** Texto mostrado **
En el repertorio de modelos estándar de conversación para encuentros sociales no deseados pero inevitables (vg. hablar del tiempo en el ascensor), los padres desarrollamos un catálogo especializado para las circunstancias que se nos imponen cotidianamente. Padres por la mañana, con niña, a la puerta del colegio esperando que abran. Padres por la tarde, sin niña, a la puerta del colegio esperando que abran. Padres en la piscina esperando el final del cursillo de natación. Padres en la Coral esperando el final de las clases de canto. Padres en las fiestas de cumpleaños de otros niños... Las circunstancias se pueden multiplicar hasta límites difíciles de creer para quien, de grado o a la fuerza, contraviene el fatum biológico.
Sospecho hace tiempo, ante la pasión con que determinados progenitores destilan su sabiduría en semejantes situaciones, que para algunos el infante es tan sólo la ocasión, la posibilidad de ejercer en tales ámbitos como maître à penser de la banalidad. Incluso más: que aún algunos de estos tan sólo educan a sus hijos para que en el futuro sean interlocutores válidos de semejantes conversaciones, mediante un esfuerzo constante, sostenido, para refrenar cualquier posibilidad de conocimiento de los niños, e inmergirlos en el mundo real de los intercambios banales, del horror silentii, del hablar por hablar.

** Requisitos del ejercicio **
Continúa, por favor, el texto sobre las conversaciones banales entre padres a partir de donde termina.

** Material de estudio **

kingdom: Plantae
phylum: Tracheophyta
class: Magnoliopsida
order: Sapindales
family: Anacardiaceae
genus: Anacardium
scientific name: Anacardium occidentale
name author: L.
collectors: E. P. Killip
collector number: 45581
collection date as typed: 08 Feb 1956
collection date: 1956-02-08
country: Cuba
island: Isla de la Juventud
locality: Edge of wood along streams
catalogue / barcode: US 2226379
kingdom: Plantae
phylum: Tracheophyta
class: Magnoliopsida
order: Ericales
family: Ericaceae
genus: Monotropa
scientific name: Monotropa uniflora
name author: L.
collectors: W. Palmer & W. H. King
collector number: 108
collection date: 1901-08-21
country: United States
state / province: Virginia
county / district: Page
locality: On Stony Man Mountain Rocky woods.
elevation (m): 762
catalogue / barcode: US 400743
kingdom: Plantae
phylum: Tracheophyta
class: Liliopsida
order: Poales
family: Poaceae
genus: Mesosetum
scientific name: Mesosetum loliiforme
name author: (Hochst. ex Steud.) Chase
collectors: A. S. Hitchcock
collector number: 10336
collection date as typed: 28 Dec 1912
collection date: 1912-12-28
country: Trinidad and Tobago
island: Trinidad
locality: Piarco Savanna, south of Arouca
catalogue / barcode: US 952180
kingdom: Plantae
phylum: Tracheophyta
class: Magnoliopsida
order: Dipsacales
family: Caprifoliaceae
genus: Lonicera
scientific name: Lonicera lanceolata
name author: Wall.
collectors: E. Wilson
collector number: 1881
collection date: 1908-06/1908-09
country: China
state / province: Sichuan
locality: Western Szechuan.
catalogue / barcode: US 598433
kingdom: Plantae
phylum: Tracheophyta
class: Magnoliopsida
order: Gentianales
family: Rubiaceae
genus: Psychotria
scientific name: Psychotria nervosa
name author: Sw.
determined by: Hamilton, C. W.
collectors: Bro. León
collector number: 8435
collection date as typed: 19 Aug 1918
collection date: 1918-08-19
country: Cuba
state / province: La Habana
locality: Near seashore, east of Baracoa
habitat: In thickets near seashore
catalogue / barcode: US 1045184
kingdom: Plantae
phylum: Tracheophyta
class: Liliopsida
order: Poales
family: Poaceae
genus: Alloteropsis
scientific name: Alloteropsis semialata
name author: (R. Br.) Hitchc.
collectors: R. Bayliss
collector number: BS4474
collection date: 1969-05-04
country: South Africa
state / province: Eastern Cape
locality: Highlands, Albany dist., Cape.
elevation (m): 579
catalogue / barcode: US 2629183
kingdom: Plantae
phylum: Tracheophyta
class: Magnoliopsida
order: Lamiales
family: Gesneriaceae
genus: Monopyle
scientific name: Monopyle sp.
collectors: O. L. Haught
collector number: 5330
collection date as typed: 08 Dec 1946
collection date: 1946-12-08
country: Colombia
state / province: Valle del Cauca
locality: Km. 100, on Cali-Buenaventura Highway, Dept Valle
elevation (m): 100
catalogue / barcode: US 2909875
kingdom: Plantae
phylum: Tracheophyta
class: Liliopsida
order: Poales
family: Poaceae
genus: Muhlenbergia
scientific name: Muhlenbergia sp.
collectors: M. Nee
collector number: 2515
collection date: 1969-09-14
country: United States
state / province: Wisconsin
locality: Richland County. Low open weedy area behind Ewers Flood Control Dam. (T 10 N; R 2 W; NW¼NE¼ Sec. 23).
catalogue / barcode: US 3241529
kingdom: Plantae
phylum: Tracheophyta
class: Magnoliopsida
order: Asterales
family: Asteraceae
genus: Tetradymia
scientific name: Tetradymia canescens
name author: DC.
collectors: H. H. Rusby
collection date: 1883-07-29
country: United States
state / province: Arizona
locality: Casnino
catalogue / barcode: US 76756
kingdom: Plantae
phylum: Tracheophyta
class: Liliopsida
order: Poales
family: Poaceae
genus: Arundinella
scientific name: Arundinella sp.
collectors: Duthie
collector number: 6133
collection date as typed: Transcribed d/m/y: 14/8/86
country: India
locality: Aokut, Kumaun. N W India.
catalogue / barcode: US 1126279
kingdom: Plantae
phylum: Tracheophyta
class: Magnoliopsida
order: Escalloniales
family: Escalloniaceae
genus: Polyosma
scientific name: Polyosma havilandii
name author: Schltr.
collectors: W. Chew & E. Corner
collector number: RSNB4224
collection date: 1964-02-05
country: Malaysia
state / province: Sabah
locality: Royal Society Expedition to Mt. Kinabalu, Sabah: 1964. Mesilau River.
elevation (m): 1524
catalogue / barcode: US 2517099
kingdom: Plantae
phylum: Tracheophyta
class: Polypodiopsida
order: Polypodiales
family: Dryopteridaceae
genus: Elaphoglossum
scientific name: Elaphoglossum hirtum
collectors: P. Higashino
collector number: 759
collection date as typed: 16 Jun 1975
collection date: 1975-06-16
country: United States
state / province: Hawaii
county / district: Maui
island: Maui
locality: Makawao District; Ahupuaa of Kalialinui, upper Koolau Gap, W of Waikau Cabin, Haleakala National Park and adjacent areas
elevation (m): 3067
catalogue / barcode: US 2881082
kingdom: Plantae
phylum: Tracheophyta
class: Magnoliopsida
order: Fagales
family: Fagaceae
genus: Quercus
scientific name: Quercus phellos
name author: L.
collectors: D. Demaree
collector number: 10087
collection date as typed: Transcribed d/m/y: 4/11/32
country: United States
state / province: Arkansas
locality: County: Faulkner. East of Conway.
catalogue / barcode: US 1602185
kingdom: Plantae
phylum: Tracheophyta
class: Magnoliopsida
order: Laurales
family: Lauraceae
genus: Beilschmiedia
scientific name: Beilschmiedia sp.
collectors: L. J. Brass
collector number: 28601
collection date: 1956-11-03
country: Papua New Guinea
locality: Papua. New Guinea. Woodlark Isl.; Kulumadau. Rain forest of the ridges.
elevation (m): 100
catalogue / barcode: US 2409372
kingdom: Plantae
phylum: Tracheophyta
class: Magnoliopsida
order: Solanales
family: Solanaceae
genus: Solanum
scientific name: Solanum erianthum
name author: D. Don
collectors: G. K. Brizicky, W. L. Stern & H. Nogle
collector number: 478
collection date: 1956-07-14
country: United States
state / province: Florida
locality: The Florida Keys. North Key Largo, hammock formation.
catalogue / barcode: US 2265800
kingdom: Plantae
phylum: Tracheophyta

** Espacio de respuesta **
Disculpará el amable lector que no detalle ejemplos: mi mente rehúsa guardar semejante información, lo cual me convierte en un perfecto estúpido en semejantes circunstancias, pues no aprendo de una vez para la siguiente. Puedo proporcionarles, eso sí, un pequeño repertorio de temas recientes, que todavía no he logrado erradicar de mi cerebro: pormenores y circunstancias de las enfermedades infantiles. No de sus retoños, sino de ellos mismos. Moda infantil temporada de verano. Top ten de las preferencias musicales de sus hijos que ellos mismos alientan desaforadamente en casa y en el coche, y que, oh sorpresa, se corresponde con sus propios gustos. Top ten de programas televisivos para adultos que sus hijos siguen con fruición y que, oh sorpresa, se corresponden con los que ellos ven. Vídeo-juegos predilectos (aquí la indefinición entre padres e hijos es absoluta: nunca se precisa).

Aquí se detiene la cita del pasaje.